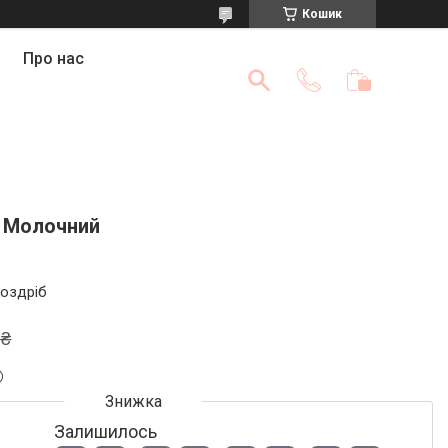
Кошик
Про нас
L Молочний
роздріб
 ₴
Залишилось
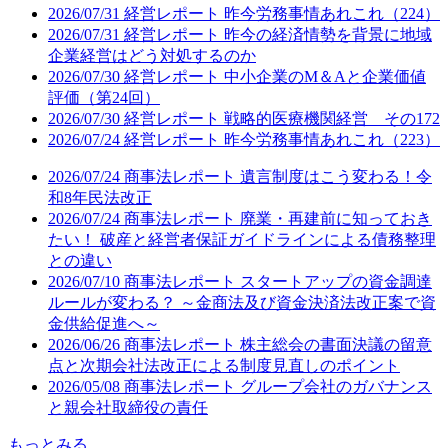
2026/07/31
経営レポート
昨今労務事情あれこれ（224）
2026/07/31
経営レポート
昨今の経済情勢を背景に地域
企業経営はどう対処するのか
2026/07/30
経営レポート
中小企業のM＆Aと企業価値
評価（第24回）
2026/07/30
経営レポート
戦略的医療機関経営 その172
2026/07/24
経営レポート
昨今労務事情あれこれ（223）
2026/07/24
商事法レポート
遺言制度はこう変わる！令
和8年民法改正
2026/07/24
商事法レポート
廃業・再建前に知っておき
たい！ 破産と経営者保証ガイドラインによる債務整理
との違い
2026/07/10
商事法レポート
スタートアップの資金調達
ルールが変わる？ ～金商法及び資金決済法改正案で資
金供給促進へ～
2026/06/26
商事法レポート
株主総会の書面決議の留意
点と次期会社法改正による制度見直しのポイント
2026/05/08
商事法レポート
グループ会社のガバナンス
と親会社取締役の責任
もっとみる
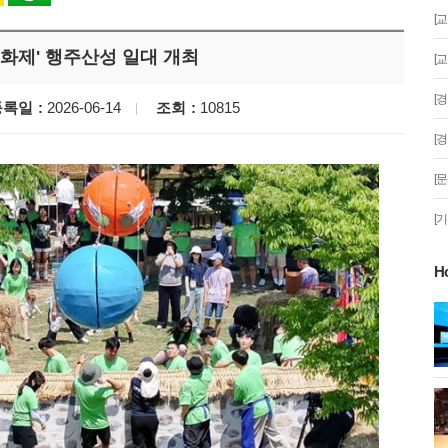
[
문화제' 행주산성 일대 개최
[
[
등록일
2026-06-14
조회
10815
[
[
[
H
게!' 민경선 고양
고양시 폭염특보에 '도로 살수차' 전
면 가동
 이동환 고양시장
물향기수목원 무궁화 절정 '50여 품
종 감상'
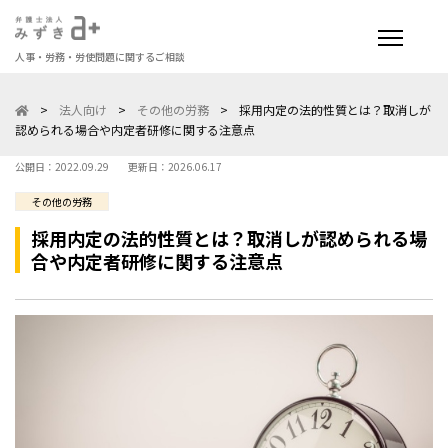
人事・労務・労使問題に関するご相談
>
法人向け
>
その他の労務
>
採用内定の法的性質とは？取消しが
認められる場合や内定者研修に関する注意点
公開日：2022.09.29
更新日：2026.06.17
その他の労務
採用内定の法的性質とは？取消しが認められる場
合や内定者研修に関する注意点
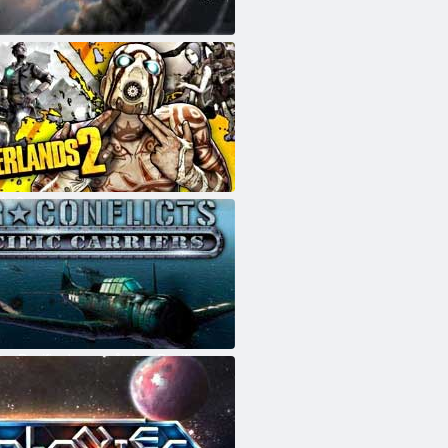
ts
ds 2
cts: Pacific dopravců. Asa Pacific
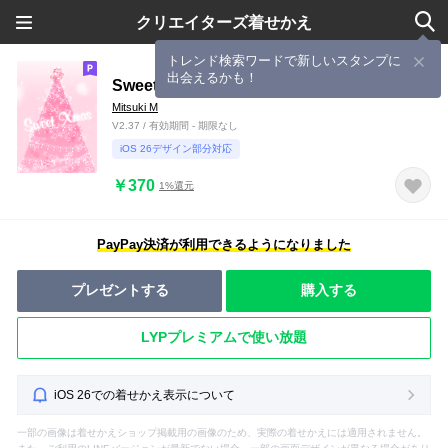
クリエイターズ着せかえ
トレンド検索ワードで新しいスタンプに
出会えるかも！
Sweet Xmas
Mitsuki M
V2.37 / 有効期間 - 期限なし
iOS 26デザイン部分対応
￥370
1%還元
PayPay決済が利用できるようになりました
プレゼントする
購入する
LYPプレミアムで使い放題
iOS 26での着せかえ表示について
一部の画像は着せかえショップ掲載用の画像のため、実際の着せかえには適用されません。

§ §

DIRECTIONS FOR THIS TASK
Each entry above needs to be restated without a single word changed; skip the images.

TASK SOLUTION
Кошик
Про нас
L Молочний
роздріб
 ₴
Залишилось
2026/07/31
経営レポート
昨今労務事情あれこれ（224）
2026/07/31
経営レポート
昨今の経済情勢を背景に地域
企業経営はどう対処するのか
2026/07/30
経営レポート
中小企業のM＆Aと企業価値
評価（第24回）
2026/07/30
経営レポート
戦略的医療機関経営 その172
2026/07/24
経営レポート
昨今労務事情あれこれ（223）
2026/07/24
商事法レポート
遺言制度はこう変わる！令
和8年民法改正
2026/07/24
商事法レポート
廃業・再建前に知っておき
たい！ 破産と経営者保証ガイドラインによる債務整理
との違い
2026/07/10
商事法レポート
スタートアップの資金調達
ルールが変わる？ ～金商法及び資金決済法改正案で資
金供給促進へ～
2026/06/26
商事法レポート
株主総会の書面決議の留意
点と次期会社法改正による制度見直しのポイント
2026/05/08
商事法レポート
グループ会社のガバナンス
と親会社取締役の責任
もっとみる
[
문화제' 행주산성 일대 개최
[
[
등록일
2026-06-14
조회
10815
[
[
[
H
게!' 민경선 고양
고양시 폭염특보에 '도로 살수차' 전
면 가동
 이동환 고양시장
물향기수목원 무궁화 절정 '50여 품
종 감상'
人事・労務・労使問題に関するご相談
>
法人向け
>
その他の労務
>
採用内定の法的性質とは？取消しが
認められる場合や内定者研修に関する注意点
公開日：2022.09.29
更新日：2026.06.17
その他の労務
採用内定の法的性質とは？取消しが認められる場
合や内定者研修に関する注意点
ts
ds 2
cts: Pacific dopravců. Asa Pacific
クリエイターズ着せかえ
トレンド検索ワードで新しいスタンプに
出会えるかも！
Sweet Xmas
Mitsuki M
V2.37 / 有効期間 - 期限なし
iOS 26デザイン部分対応
￥370
1%還元
PayPay決済が利用できるようになりました
プレゼントする
購入する
LYPプレミアムで使い放題
iOS 26での着せかえ表示について
一部の画像は着せかえショップ掲載用の画像のため、実際の着せかえには適用されません。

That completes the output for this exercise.